A
ux « temps longtemps », le monde invisible, terre mythique abritant le petit peuple, protégeait les hommes des noires visées du Mal incarné. Il est dit que tous les cent ans, un nourrisson est ravi par les fées et remplacé par un enfant aux pouvoirs magiques, un Changeling, pour combattre le Malin. Une poignée de gardiens veillent sur son sort, le protègent, l’éduquent, le préparant à remplir sa mission. À la fin du tome précédent, Scrubby faisait enfin la connaissance de son alter ego, ce fils d’humain élevé par les sylphes : avec son aide et celle de ses compagnons, Sheela, No More, Rob et Knocker, il s’apprête à l’affrontement final contre le Seigneur du Chaos.
Après un premier volume poétique, empli des mystères du pays elfique, un second plus politique, centré sur un Londres industrieux exploitant ses enfants, la série prenait un tour horrifique avec son meurtrier insaisissable et sanguinaire. Le dernier tome en date était empreint de fantastique, de rituels démoniaques perpétrés dans les sous-sols de lugubres maisons victoriennes. De cet opus final, c’est une dimension résolument épique qui se dégage, un univers de légendes, de fantasy, entre magie immémoriale et secrètes prophéties, l’éternel recommencement de la lutte entre le Bien et le Mal. L’occasion de retrouver toute la verve de Pierre Dubois, jamais aussi éloquent que lorsqu’il évoque les royaumes de Féérie, la grâce irrévélée des multiples créatures fabuleuses peuplant ce monde subreptice.
Dans l’exact prolongement des albums précédents, La nuit Asraï laisse savourer le graphisme si reconnaissable de Xavier Fourquemin, ce numéro d’équilibriste entre réalisme et caricature, fantastique et comique, achevant de donner son caractère original à cette aventure. Aussi à l’aise pour décrire les bas-fonds londoniens que les sous-bois campagnards, son dessin se fait fin et précis dans l’élaboration des décors, mais charge ses portraits de satire, brocardant ses personnages de façon parodique bien que chaleureuse et bienveillante.
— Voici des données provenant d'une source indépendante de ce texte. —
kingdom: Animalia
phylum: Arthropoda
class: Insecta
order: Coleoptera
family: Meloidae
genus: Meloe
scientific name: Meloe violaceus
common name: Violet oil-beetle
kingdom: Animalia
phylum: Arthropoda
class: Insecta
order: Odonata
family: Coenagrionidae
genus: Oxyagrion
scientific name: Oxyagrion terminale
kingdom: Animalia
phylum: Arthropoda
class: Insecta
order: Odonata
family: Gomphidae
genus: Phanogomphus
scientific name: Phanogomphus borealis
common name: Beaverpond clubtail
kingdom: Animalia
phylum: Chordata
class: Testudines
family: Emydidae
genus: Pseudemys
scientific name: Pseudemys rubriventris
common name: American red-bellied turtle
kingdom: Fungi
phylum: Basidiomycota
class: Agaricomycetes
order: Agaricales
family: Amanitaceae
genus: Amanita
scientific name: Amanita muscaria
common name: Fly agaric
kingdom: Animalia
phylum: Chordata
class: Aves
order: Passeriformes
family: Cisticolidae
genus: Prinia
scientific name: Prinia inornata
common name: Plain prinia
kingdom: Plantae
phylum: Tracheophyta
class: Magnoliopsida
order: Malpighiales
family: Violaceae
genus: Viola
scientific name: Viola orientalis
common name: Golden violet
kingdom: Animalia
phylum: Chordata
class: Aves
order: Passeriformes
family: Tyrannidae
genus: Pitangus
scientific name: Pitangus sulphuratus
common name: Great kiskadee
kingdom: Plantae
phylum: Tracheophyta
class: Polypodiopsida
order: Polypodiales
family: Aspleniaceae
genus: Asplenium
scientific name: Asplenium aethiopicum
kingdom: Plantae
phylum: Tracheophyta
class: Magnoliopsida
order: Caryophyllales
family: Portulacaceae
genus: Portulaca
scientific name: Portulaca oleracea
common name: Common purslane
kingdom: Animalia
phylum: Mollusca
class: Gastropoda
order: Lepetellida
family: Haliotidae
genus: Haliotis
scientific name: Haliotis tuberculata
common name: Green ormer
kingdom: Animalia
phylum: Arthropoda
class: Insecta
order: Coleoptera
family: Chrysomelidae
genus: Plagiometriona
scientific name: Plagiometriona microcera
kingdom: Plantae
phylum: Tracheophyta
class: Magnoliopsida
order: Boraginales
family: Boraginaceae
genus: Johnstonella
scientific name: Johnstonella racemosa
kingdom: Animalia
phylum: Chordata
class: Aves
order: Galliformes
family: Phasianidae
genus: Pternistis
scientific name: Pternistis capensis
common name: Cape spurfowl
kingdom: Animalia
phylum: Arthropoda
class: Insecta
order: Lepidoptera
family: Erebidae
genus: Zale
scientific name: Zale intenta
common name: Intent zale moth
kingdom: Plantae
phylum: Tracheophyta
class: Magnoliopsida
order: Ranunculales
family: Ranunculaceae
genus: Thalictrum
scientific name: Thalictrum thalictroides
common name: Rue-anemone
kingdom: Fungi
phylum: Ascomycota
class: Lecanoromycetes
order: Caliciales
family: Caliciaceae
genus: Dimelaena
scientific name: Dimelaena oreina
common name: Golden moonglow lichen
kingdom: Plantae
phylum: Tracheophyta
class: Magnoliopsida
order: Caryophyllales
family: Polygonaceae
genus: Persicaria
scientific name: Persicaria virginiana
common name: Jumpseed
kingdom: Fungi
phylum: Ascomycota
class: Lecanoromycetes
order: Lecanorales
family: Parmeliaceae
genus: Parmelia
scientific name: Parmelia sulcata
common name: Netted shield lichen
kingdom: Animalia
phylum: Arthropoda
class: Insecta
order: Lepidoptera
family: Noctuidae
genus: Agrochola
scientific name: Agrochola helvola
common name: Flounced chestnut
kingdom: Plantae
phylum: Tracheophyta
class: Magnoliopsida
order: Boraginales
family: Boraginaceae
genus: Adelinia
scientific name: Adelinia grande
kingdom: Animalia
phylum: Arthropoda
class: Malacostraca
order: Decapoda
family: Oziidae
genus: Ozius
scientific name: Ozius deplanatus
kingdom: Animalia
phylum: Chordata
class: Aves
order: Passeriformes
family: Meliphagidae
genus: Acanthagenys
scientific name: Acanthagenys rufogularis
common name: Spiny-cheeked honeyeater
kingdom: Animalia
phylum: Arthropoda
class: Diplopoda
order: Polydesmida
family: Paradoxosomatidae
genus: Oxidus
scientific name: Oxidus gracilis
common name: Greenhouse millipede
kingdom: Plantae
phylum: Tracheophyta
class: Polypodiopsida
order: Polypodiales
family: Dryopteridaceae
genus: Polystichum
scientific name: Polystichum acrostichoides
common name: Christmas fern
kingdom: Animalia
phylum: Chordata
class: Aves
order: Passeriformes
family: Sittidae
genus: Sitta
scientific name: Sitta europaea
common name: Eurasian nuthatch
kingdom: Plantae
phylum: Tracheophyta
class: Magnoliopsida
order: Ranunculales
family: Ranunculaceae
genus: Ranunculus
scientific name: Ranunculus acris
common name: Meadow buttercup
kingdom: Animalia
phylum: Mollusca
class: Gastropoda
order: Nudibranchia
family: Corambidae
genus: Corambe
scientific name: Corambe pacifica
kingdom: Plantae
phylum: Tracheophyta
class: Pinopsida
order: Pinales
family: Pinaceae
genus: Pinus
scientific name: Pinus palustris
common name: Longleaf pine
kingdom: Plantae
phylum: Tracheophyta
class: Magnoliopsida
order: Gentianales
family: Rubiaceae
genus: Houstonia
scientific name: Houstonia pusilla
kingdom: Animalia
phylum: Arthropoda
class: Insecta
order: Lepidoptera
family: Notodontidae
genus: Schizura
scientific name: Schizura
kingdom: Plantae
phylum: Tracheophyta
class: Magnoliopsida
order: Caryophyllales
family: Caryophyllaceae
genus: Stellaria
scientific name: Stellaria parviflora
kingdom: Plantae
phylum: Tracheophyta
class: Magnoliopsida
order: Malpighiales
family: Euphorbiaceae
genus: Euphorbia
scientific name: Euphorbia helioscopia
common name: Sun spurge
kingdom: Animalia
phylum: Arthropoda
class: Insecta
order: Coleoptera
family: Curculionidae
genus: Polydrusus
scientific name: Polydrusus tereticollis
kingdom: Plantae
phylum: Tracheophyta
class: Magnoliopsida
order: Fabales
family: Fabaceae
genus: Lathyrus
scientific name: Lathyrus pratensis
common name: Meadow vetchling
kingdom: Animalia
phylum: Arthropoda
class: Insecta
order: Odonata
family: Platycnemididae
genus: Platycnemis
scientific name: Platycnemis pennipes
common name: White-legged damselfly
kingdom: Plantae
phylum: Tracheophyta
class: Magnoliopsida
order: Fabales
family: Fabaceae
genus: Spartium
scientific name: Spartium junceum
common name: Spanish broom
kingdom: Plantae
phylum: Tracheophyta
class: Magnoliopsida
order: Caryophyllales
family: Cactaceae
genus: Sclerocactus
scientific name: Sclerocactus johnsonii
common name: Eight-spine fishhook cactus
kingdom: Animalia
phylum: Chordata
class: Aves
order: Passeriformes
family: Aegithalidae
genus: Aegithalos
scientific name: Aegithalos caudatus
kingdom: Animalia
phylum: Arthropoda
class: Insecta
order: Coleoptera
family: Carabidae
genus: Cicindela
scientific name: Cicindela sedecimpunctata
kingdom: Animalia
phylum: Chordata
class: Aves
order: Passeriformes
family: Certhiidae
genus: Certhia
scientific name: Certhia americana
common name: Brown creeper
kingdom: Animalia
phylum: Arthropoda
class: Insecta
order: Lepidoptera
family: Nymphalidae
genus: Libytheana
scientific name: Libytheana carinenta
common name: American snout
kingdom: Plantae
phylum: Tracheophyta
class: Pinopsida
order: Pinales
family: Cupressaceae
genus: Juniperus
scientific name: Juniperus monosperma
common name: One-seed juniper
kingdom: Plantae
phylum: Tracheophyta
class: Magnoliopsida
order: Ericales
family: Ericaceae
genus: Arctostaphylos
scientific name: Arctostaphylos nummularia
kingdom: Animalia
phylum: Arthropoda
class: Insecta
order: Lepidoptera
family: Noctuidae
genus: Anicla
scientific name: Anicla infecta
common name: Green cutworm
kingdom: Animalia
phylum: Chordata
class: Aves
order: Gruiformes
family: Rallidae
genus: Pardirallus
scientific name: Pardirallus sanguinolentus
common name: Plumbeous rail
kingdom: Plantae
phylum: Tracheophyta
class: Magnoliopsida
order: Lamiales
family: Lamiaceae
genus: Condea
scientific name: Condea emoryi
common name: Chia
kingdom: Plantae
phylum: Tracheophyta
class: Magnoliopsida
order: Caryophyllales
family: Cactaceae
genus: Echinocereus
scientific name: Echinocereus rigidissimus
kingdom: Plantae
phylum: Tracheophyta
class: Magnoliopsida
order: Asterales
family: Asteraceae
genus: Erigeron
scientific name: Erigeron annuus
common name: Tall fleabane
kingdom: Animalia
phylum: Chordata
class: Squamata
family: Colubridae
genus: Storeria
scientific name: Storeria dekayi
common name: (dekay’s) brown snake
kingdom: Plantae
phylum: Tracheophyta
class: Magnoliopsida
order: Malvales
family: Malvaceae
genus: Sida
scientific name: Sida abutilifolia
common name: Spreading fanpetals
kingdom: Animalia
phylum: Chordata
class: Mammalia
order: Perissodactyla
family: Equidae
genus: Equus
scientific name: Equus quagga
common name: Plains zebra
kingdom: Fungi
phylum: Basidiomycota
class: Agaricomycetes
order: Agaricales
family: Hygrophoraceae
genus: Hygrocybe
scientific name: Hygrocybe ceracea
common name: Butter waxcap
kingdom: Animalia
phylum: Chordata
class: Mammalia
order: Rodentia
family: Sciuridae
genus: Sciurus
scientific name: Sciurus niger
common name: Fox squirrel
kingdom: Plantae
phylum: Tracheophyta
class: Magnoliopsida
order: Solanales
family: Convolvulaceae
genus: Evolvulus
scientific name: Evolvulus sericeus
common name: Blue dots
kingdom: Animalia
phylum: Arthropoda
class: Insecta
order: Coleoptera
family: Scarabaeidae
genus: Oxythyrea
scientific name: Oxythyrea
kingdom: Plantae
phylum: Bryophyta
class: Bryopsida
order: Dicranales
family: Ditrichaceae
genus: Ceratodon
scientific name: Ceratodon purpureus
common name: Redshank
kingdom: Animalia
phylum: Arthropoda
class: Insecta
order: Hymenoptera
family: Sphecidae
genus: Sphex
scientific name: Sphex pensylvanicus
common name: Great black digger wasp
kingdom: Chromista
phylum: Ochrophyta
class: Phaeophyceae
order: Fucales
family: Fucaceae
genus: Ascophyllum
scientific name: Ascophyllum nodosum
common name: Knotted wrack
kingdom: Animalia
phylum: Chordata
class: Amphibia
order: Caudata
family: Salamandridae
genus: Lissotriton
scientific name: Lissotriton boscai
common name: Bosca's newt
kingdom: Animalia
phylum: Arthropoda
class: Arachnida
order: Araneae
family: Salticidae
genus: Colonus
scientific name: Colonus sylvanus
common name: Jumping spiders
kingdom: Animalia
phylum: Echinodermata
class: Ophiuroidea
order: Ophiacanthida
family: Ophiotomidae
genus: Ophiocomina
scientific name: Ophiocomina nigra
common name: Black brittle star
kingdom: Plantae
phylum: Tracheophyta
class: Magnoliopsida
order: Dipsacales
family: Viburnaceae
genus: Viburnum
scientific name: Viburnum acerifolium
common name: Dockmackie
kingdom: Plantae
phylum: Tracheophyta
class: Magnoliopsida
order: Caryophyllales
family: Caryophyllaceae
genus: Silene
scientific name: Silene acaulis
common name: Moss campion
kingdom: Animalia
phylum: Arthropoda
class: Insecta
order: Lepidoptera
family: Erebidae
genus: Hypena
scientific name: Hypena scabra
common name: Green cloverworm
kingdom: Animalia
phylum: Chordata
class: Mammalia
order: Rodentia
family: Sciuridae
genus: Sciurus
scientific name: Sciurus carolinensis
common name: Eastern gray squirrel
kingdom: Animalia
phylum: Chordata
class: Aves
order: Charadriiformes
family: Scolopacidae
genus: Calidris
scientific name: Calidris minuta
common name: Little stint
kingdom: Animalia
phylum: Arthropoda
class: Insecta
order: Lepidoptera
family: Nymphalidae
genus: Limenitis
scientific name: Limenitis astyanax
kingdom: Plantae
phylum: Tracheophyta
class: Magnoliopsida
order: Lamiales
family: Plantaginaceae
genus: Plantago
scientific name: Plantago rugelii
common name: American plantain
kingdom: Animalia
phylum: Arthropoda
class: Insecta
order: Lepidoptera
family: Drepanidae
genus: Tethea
La mise en couleurs inspirée de Scarlett Smulkowski accompagne idéalement le trait de l’artiste, déployant une belle panoplie de bleus profonds et de verts aquatiques, particulièrement subtils et intenses, ainsi qu’une riche palette de carmins flamboyants - créatures diaboliques obligent -, avec une remarquable constance embrassant les cinq volumes de La Légende du Changeling.
Épreuve finale de ce long récit d’apprentissage, le combat contre le maitre du chaos conclut de manière obligée cette fort jolie série. Par-delà ses héros attachants, le lecteur en retiendra une intrigue prenante, dense - exception faite de cet album conclusif un peu plus léger à cet égard - et adroitement dévoilée : l’intrication de la trame principale et des menées secondaires est en tout point maitrisée. Vision métaphorique de l’antagonisme entre civilisation industrielle et tradition ancestrale, allégorie d’un monde moderne incapable de percevoir la poésie de la gent féérique, voire simple évocation de l’adulte oublieux de ses émerveillements d’enfant, les thèmes privilégiés de Pierre Dubois se lisent en filigrane dans cette quête initiatique riche de sens. Une œuvre qui a toute sa place dans la bibliothèque de l’amateur de fantastique.